Urządzenie to zbudowane jest w oparciu o niebieską płytkę PCB, na której umieszczono wszystkie elementy, niezbędne do jego bezbłędnego funkcjonowania. Nie jest to wyrób bardzo skomplikowany pod względem budowy, więc laminat nie rozrósł się do kolosalnych rozmiarów, znanych chociażby z wydajniejszych konstrukcji.
Uwagę w niniejszym egzemplarzu przykuwa sporych rozmiarów radiator, wspomagany przez rurkę heatpipe. Wykorzystanie procesu technologicznego 90 nm pociągnęło za sobą zmniejszenie wydzielania ciepła, wobec czego nawet GeForce 7600GT doczekał się w pełni pasywnych wersji. Wydawałoby się, że dosyć mocno użebrowany radiator nie powinien doprowadzić do nadmiernego wzrostu temperatury, jednak w mojej obudowie, GPU po kilkugodzinnej zabawie w FEAR osiągał temperaturę w okolicach 85 stopni (upały dawały się we znaki). Trzeba przyznać, że nie jest to mało.

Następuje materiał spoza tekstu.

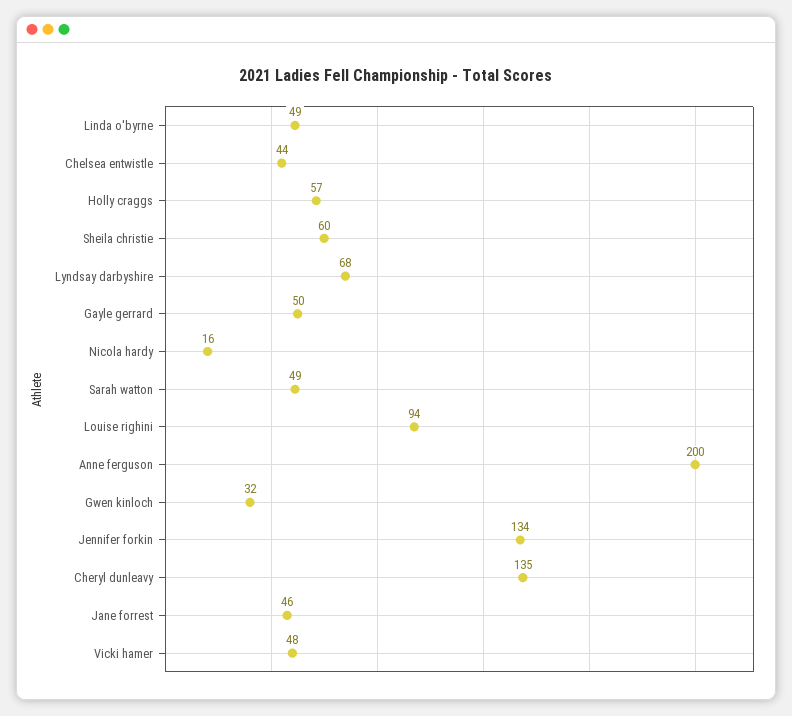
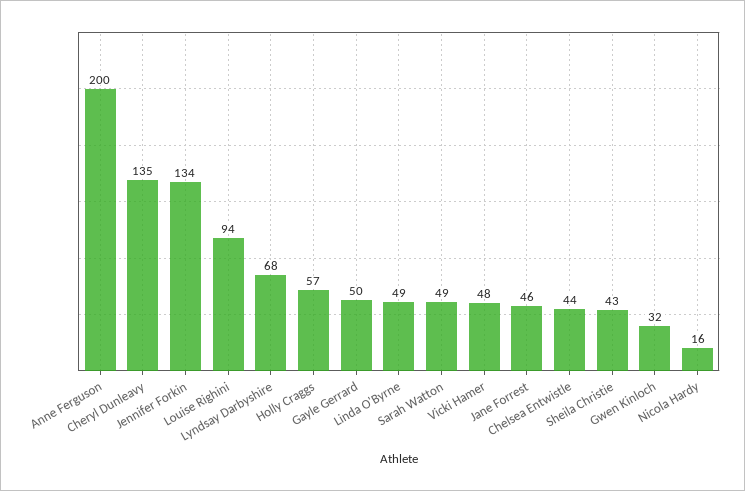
Sheila christie: 60 -> 43

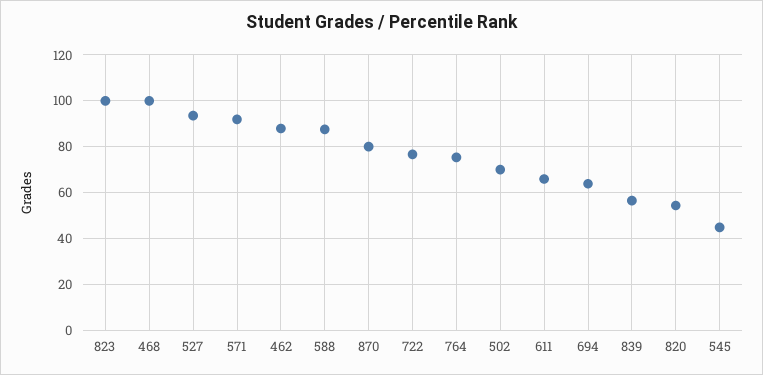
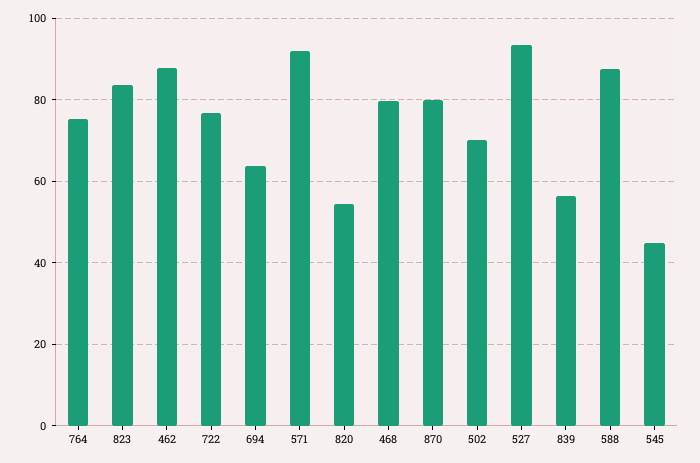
823: 100 -> 84
468: 100 -> 80
611: 65 -> none

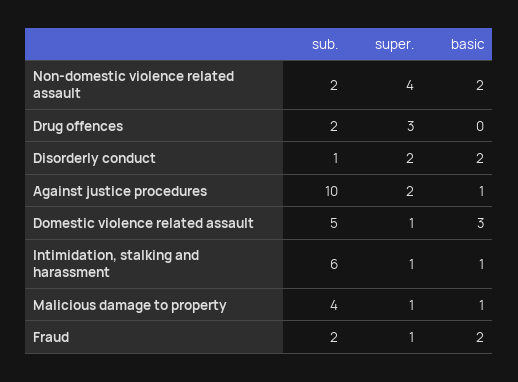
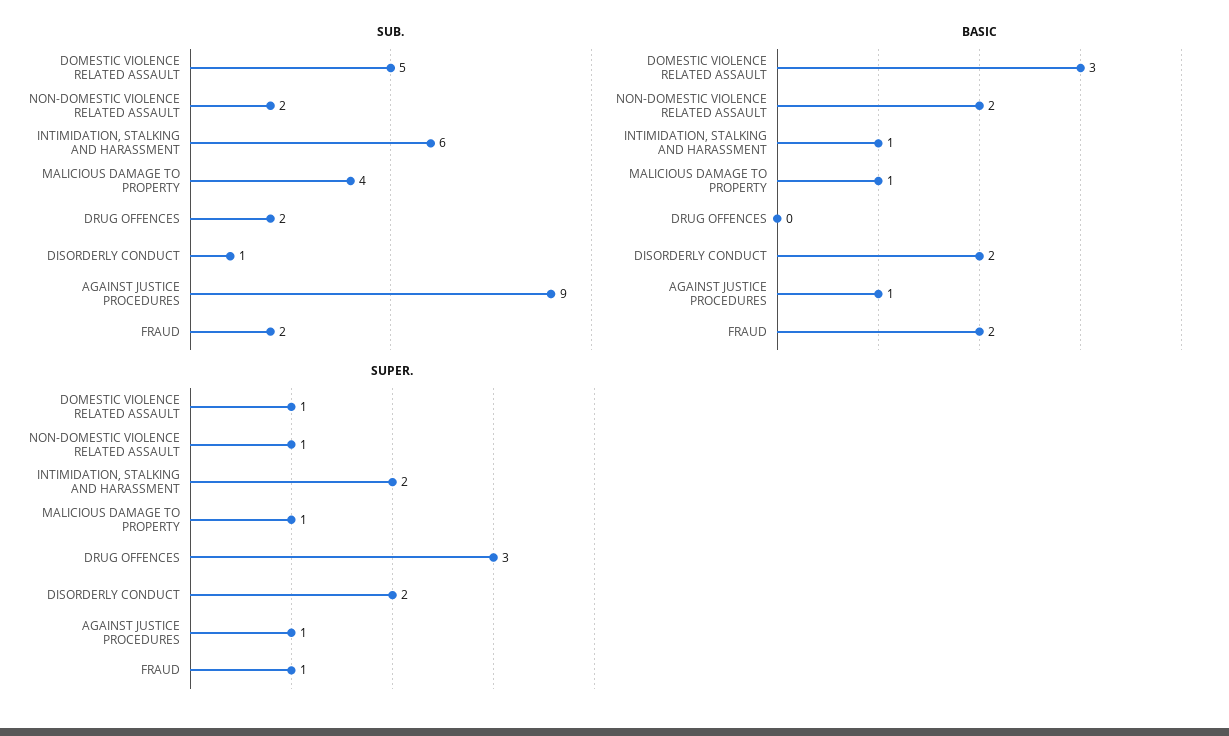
super., Non-domestic violence related assault: 4 -> 1
sub., Against justice procedures: 10 -> 9
super., Against justice procedures: 2 -> 1
super., Intimidation, stalking and harassment: 1 -> 2

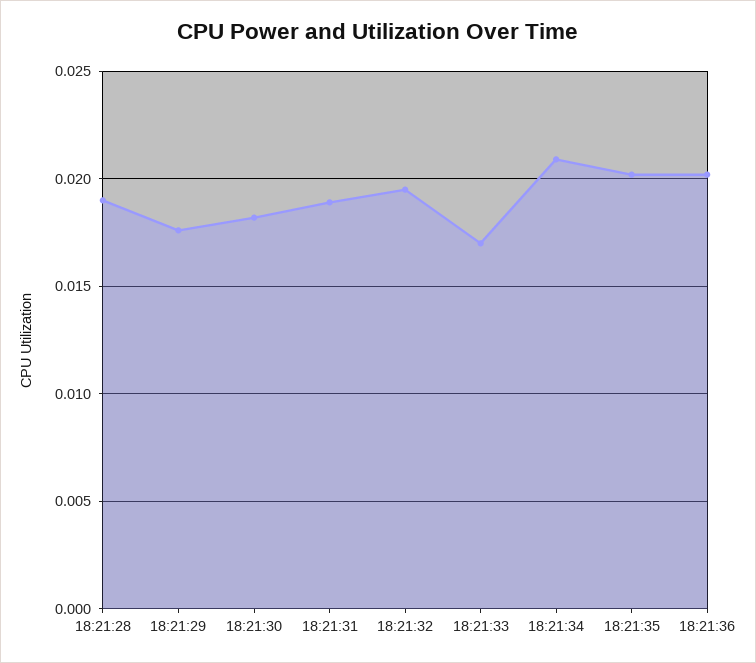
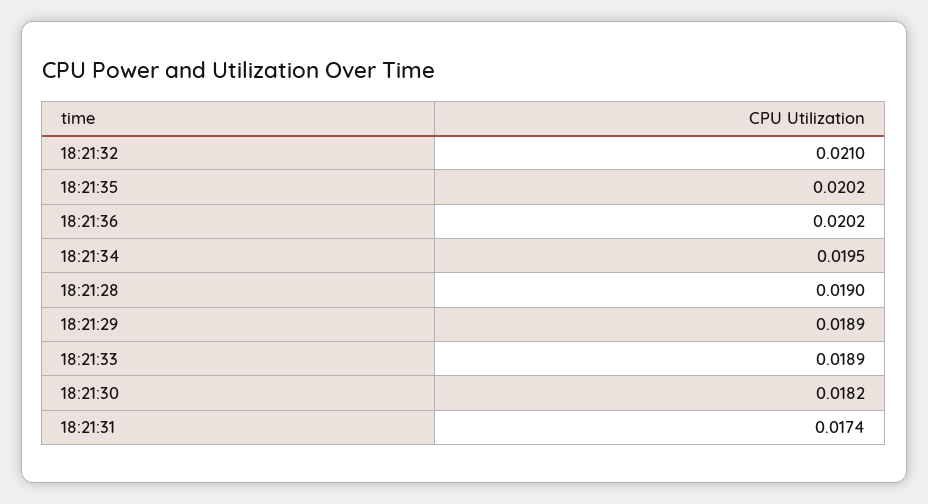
18:21:29: 0.0175 -> 0.0189
18:21:31: 0.019 -> 0.0174
18:21:32: 0.0195 -> 0.021
18:21:33: 0.017 -> 0.0189
18:21:34: 0.021 -> 0.0195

System chłodzenie nie przejmuje ciepła z pamięci, jako że po prostu się z nimi nie styka . Ten parzący kawał aluminium, mógłby paradoksalnie zwiększyć temperaturę kostek, co by w konsekwencji mogło doprowadzić do mniejszej podatności na podkręcanie. Na zdjęciu widać wyraźnie, że mamy tutaj do czynienia z chipami marki Hynix o czasie dostępu 2.5 ns, co odpowiada bezbłędnej pracy jako DDR800. Oczywiście mają one jeszcze pewien zapas, który zostanie dokładnie wychwycony w czasie overclockingu.
Wszystkie karty 7300GT posiadają odpowiednie złącze, dzięki któremu można je połączyć w tryb SLI, co teoretycznie powinno spowodować dwukrotny wzrost wydajności. Przyznam szczerze, że pomysł 7300GT SLI wydaje mi się chybiony. Niemniej jednak taka możliwość istnieje, a użytkownik będzie miał prawo zdecydować, czy z tego skorzystać, czy też nie.
Na śledziu wyprowadzono tradycyjne już wyjścia DVI, D-sub oraz S-video.
W niezbyt dużym pudełku, ze sporym napisem Serious Sam II, znajdziemy - a jakże - grę Serious Sam II. Oprócz tego dostaniemy również instrukcję obsługi, przejściówkę DVI->D-sub, płytkę ze sterownikami oraz kabel HDTV.